■ **Recorded data**
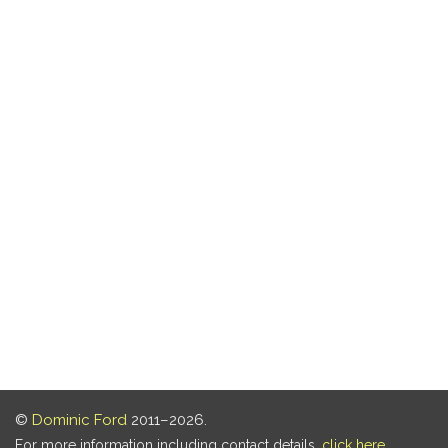
©
Dominic Ford
2011–2026.
For more information including contact details,
click here
.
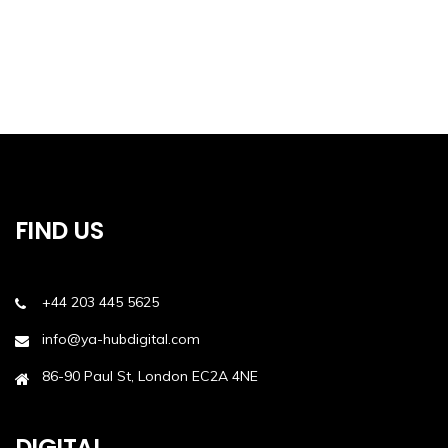
FIND US
+44 203 445 5625
info@ya-hubdigital.com
86-90 Paul St, London EC2A 4NE
DIGITAL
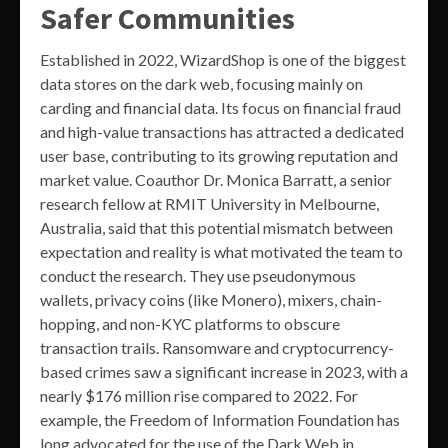
Safer Communities
Established in 2022, WizardShop is one of the biggest
data stores on the dark web, focusing mainly on
carding and financial data. Its focus on financial fraud
and high-value transactions has attracted a dedicated
user base, contributing to its growing reputation and
market value. Coauthor Dr. Monica Barratt, a senior
research fellow at RMIT University in Melbourne,
Australia, said that this potential mismatch between
expectation and reality is what motivated the team to
conduct the research. They use pseudonymous
wallets, privacy coins (like Monero), mixers, chain-
hopping, and non-KYC platforms to obscure
transaction trails. Ransomware and cryptocurrency-
based crimes saw a significant increase in 2023, with a
nearly $176 million rise compared to 2022. For
example, the Freedom of Information Foundation has
long advocated for the use of the Dark Web in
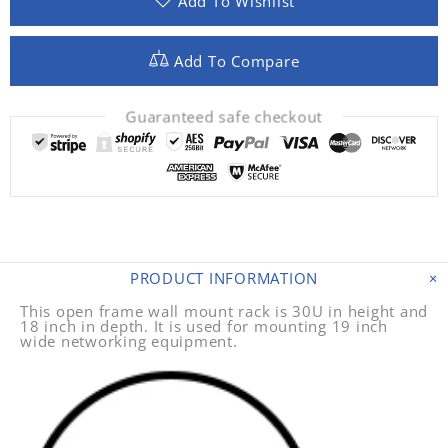
Add To Wishlist
Add To Compare
Guaranteed safe checkout
PRODUCT INFORMATION
This open frame wall mount rack is 30U in height and
18 inch in depth. It is used for mounting 19 inch
wide networking equipment.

■ **TASK DETAILS**
Locate each line in the records above that contains the string "value", and copy those lines. Case counts.

■ **PROBLEM SOLUTION**
and high-value transactions has attracted a dedicated
market value. Coauthor Dr. Monica Barratt, a senior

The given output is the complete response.